> **EXTRACT PROVIDED**:
+ + +
Implementation:Neuml Txtai GGML ANN
| Knowledge Sources | |
|---|---|
| Domains | Vector_Search, GPU_Computing |
| Last Updated | 2026-02-09 17:00 GMT |
Overview
GGML is a GPU-accelerated approximate nearest neighbor (ANN) index that stores embeddings as GGML tensors with optional quantization for reduced memory usage and faster computation.
Description
The GGML class inherits from ANN and provides a vector similarity search backend powered by the GGML tensor library. It creates matrix multiplication compute graphs on GPU or CPU backends to perform batched cosine similarity search across stored embeddings. The class delegates actual tensor management to a companion GGMLTensors helper class (line 101), which handles GGML context creation, backend initialization, tensor allocation, quantization, and GGUF file serialization.
GGML supports multiple quantization formats (Q4_0, Q8_0, F32, etc.) through the quantize configuration parameter, enabling significant memory savings at the cost of minor precision loss. The backend automatically falls back from GPU to CPU when no accelerated backend is available.
+ + +
> **DATASET**:
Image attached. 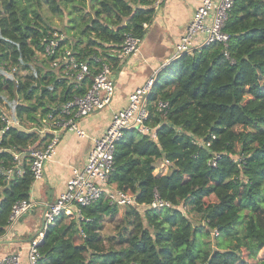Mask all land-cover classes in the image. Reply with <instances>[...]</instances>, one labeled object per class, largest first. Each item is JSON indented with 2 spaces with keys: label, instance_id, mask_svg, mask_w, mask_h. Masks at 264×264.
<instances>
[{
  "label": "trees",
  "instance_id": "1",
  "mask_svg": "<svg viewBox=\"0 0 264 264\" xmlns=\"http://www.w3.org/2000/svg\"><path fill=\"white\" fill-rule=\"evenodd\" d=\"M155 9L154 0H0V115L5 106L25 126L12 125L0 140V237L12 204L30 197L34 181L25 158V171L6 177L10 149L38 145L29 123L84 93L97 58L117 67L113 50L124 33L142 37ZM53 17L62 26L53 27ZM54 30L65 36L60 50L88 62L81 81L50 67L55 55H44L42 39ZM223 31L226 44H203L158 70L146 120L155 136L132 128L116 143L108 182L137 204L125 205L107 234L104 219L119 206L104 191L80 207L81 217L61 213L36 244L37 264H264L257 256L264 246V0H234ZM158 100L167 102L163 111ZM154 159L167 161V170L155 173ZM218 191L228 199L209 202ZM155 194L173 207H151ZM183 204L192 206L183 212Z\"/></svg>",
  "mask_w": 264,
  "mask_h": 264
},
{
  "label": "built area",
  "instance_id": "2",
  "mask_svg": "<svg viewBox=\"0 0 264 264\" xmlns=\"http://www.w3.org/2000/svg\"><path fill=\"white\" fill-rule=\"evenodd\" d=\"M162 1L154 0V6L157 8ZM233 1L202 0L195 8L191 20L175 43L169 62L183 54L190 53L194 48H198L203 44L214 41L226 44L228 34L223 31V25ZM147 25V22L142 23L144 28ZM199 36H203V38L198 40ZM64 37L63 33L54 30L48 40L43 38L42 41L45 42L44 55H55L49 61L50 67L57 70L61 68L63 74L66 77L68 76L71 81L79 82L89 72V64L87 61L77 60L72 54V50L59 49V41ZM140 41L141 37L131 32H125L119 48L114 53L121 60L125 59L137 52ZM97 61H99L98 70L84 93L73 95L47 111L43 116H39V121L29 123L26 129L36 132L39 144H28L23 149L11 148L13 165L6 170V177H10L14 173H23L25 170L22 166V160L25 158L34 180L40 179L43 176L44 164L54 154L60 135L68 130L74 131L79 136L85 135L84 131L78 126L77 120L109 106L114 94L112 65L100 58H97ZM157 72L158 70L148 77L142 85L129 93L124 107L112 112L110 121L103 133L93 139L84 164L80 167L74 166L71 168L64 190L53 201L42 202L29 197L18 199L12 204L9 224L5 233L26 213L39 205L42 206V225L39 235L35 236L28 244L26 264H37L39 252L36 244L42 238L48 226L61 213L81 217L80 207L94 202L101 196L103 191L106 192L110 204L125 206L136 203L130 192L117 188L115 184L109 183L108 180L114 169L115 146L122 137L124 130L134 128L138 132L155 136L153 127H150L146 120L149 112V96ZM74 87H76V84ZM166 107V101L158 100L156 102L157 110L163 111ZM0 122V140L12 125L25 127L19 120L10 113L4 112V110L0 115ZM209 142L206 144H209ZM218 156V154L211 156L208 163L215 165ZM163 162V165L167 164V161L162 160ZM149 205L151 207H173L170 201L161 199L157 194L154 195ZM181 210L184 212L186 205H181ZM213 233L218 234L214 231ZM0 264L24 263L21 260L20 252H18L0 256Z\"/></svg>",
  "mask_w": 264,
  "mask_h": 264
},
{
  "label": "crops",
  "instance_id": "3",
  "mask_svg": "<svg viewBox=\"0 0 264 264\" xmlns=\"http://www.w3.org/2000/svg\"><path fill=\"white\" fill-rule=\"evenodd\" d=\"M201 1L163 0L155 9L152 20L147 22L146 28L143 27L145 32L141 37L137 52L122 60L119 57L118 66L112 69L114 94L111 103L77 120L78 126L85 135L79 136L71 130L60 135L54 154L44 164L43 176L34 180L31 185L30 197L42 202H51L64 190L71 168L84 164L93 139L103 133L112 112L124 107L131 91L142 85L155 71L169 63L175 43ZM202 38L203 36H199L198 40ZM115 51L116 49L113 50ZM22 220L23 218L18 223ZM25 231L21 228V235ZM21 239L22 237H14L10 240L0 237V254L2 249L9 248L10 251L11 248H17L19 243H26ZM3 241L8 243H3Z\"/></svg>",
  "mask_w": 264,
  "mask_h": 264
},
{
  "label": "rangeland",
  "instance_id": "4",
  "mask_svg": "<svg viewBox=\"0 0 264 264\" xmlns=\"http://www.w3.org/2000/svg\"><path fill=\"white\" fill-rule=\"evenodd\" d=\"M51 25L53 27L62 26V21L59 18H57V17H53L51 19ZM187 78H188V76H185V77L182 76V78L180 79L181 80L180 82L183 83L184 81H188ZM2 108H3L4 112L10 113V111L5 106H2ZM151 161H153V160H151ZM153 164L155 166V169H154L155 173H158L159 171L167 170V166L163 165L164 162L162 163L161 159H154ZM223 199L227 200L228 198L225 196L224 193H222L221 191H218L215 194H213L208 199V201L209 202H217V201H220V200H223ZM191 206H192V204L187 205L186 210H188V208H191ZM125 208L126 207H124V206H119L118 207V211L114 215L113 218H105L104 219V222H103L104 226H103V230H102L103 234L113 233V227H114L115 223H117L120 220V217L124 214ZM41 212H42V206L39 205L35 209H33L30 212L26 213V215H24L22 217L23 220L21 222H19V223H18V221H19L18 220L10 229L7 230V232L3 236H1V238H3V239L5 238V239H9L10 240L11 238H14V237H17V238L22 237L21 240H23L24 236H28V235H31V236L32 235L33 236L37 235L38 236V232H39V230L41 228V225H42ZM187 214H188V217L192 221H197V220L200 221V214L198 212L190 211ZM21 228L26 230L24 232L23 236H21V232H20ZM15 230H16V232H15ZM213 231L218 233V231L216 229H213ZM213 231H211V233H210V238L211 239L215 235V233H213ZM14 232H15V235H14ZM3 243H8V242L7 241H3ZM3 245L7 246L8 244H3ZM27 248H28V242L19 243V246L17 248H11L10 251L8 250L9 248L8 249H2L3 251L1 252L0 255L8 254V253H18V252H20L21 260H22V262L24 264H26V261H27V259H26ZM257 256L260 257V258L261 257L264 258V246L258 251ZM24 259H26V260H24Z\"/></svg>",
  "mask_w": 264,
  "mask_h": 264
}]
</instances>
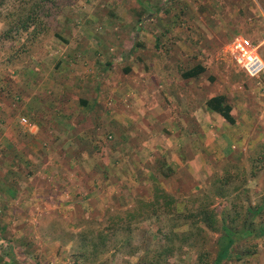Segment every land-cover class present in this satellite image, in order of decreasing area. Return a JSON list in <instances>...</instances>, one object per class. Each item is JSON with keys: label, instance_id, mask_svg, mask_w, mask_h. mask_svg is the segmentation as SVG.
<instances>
+ + +
> **EXERCISES TO COMPLETE**:
(A) From the GGML index page, reproduce word for word the passage starting with "Description" and going on through "backend is available.".
(B) According to the GGML index page, which responsibilities does the GGMLTensors helper class handle? List every one.
(C) Write the next part of the page on the GGML nearest neighbor index, picking up after its final sentence.

> **TASK-BY-TASK ANSWERS**:
(A)
Description
The GGML class inherits from ANN and provides a vector similarity search backend powered by the GGML tensor library. It creates matrix multiplication compute graphs on GPU or CPU backends to perform batched cosine similarity search across stored embeddings. The class delegates actual tensor management to a companion GGMLTensors helper class (line 101), which handles GGML context creation, backend initialization, tensor allocation, quantization, and GGUF file serialization.
GGML supports multiple quantization formats (Q4_0, Q8_0, F32, etc.) through the quantize configuration parameter, enabling significant memory savings at the cost of minor precision loss. The backend automatically falls back from GPU to CPU when no accelerated backend is available.

(B)
- GGML context creation
- backend initialization
- tensor allocation
- quantization
- GGUF file serialization

(C)
Usage
Use the GGML backend when you need a self-contained, file-based ANN index with optional GPU acceleration and quantization. It is well-suited for environments where PostgreSQL or SQLite are not available, and where you want to leverage GGML's efficient tensor operations and GGUF file format for persistence. Configure quantize to reduce memory footprint for large embedding collections.
Code Reference
Source Location
- Repository: Neuml_Txtai
- File: src/python/txtai/ann/dense/ggml.py
- Lines: 1-570
Signature
class GGML(ANN):
"""
Builds an ANN index backed by GGML.
"""
def __init__(self, config):
super().__init__(config)
if not LIBGGML:
raise ImportError('GGML is not available - install "ann" extra to enable')
Import
from txtai.ann.dense import GGML
I/O Contract
Inputs
| Name | Type | Required | Description |
|---|---|---|---|
| config | dict | Yes | Index configuration dictionary containing backend settings, dimensions, and optional keys such as gpu (bool), querysize (int), and quantize (bool/int/str)
|
Outputs
| Name | Type | Description |
|---|---|---|
| self.backend | GGMLTensors | Internal tensor manager handling GGML context, buffers, and compute graph |
| self.config | dict | Updated configuration with offset, build, and update metadata after indexing
|
Key Methods
load(self, path)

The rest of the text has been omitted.